Fun to play with The irritating AI…
Action packed …makes the game stupidly hard
Decent graphics

[appbox googleplay “com.Destructamobile.ATIT”]

  • NJ

    I haven’t played the game yet but I have been wanting to. It looks really cool! I did notice two things about your review that confused me. One you updated to say that the difficulty was adjusted after you played, so have you played it since? Also, it seemed like your entire review was based on only if you play for free. But games like these, Gun Bros comes to mind, have really cool weapons which is pretty much the point of the game. So did you get a chance to purchase anything? I am curious what gameplay would be like with other weapons? Of course the devs are going to make a game more challenging played free, as an avid gamer I don’t expect to play games for free! I am sure devs have to eat too! And I have no problem supporting the industry! But I did notice in your screenshot that the in-app store prices looked really cheap (at least to other in app game stores that charge crazy amounts for little.) I think it would make more sense to pay the $1.99 or whatever to do a more accurate review for us gamers who don’t mind paying for a quality game. It would be better if you could do an updated review with the new difficulty adjustment and playing with different weapons.

    • armac911

      Hi NJ. First let me say thank you for stopping by. I am the author of the text and I stand behind what I said 110%. I will assume you are not the developer of this game, and will formulate my response accordingly.

      About your question if I have played the game after the update. No I haven’t. I can’t re-review this game (or any other for that matter) everytime the developer decides to update the game. To be fair, I did include an update note because the patch was issues shortly after publishing the review.

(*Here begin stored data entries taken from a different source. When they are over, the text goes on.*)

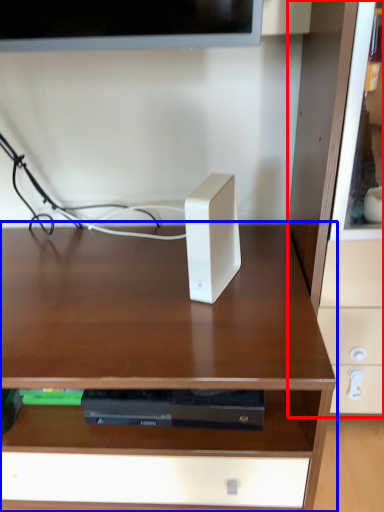
Question: Which object appears closest to the camera in this image, dresser (highlighted by a red box) or desk (highlighted by a blue box)?

Choices:
 (A) dresser
 (B) desk

Answer: (A)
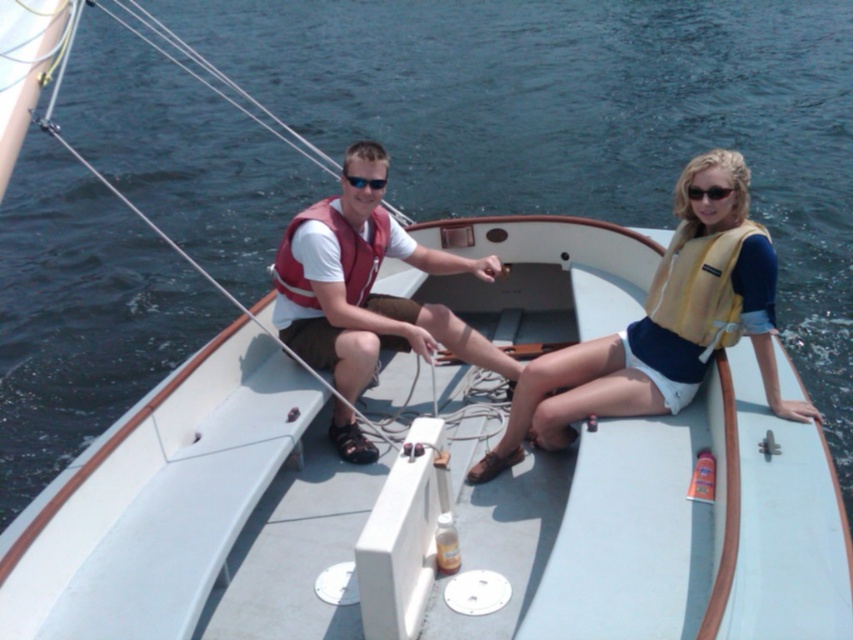
Does yellow/yellowish fabric life jacket at upper right appear over matte red life jacket at center?

Actually, yellow/yellowish fabric life jacket at upper right is below matte red life jacket at center.

Is yellow/yellowish fabric life jacket at upper right to the right of matte red life jacket at center from the viewer's perspective?

Yes, yellow/yellowish fabric life jacket at upper right is to the right of matte red life jacket at center.

The height and width of the screenshot is (640, 853). What are the coordinates of `yellow/yellowish fabric life jacket at upper right` in the screenshot? It's located at (700, 285).

Between matte red life jacket at center and black plastic sunglasses at upper right, which one is positioned lower?

matte red life jacket at center is lower down.

Where is `matte red life jacket at center`? The width and height of the screenshot is (853, 640). matte red life jacket at center is located at coordinates (339, 253).

Is matte red life vest at center bigger than sunglasses at center?

Correct, matte red life vest at center is larger in size than sunglasses at center.

Can you confirm if matte red life vest at center is positioned above sunglasses at center?

No.

This screenshot has width=853, height=640. In order to click on matte red life vest at center in this screenshot , I will do (x=366, y=285).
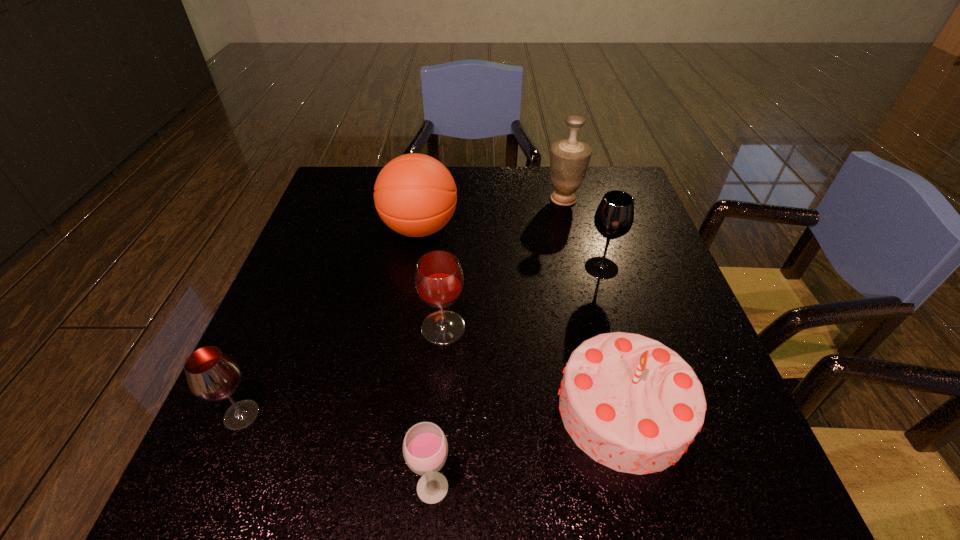
The image size is (960, 540). Identify the location of urn. (569, 158).

You are a GUI agent. You are given a task and a screenshot of the screen. Output one action in this format:
    pyautogui.click(x=<x>, y=<y>)
    Task: Click on the basketball
    
    Given the screenshot: What is the action you would take?
    pyautogui.click(x=415, y=195)

Find the location of `the fifth nearest object`. the fifth nearest object is located at coordinates (614, 217).

This screenshot has width=960, height=540. Identify the location of the rightmost wineglass. (614, 217).

What are the coordinates of `the fourth nearest object` in the screenshot? It's located at click(x=439, y=280).

In order to click on birthday cake in this screenshot , I will do `click(631, 403)`.

The image size is (960, 540). In order to click on the leftmost wineglass in this screenshot , I will do `click(212, 375)`.

Locate an element on the screen. the leftmost object is located at coordinates (212, 375).

Find the location of a particular element. The width and height of the screenshot is (960, 540). the nearest wineglass is located at coordinates (425, 448).

The height and width of the screenshot is (540, 960). Find the location of `vacant space located on the front of the urn`. vacant space located on the front of the urn is located at coordinates (590, 310).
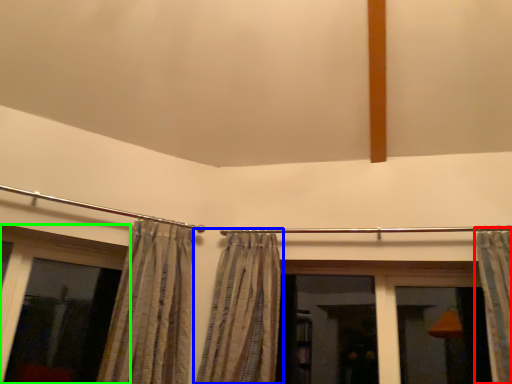
Question: Which object is the farthest from curtain (highlighted by a red box)? Choose among these: curtain (highlighted by a blue box) or window (highlighted by a green box).

Choices:
 (A) curtain
 (B) window

Answer: (B)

      Regarding the in-app purchases, they will undoubtedly make any freemium game better, that’s why they exist in the first place. The question is, how much should you spend to get the game perform, as you said, normally? Will the customer that spends $200 enjoy the game more then the one that spends $20? Will it be fair if I spent $100 reviewing Gun Bros, but spend measly $2 on “A Thug in Time”? I did spend considerable time testing this game and if it requires mandatory IAPs, then perhaps it shouldn’t have been free in the first place. Because of this, I decided to threat all the freemium games equally and give them a chance to grab my attention before grabbing my wallet.

      I suggested updating AndroGaming’s stance on how do we review Freemium games that should clear up confusions like this. Again, this is my personal opinion and may or may not differ from your owns. Furthermore, I believe that the developers should consider every criticism (both good and bad) as a guidance for further projects and new developments.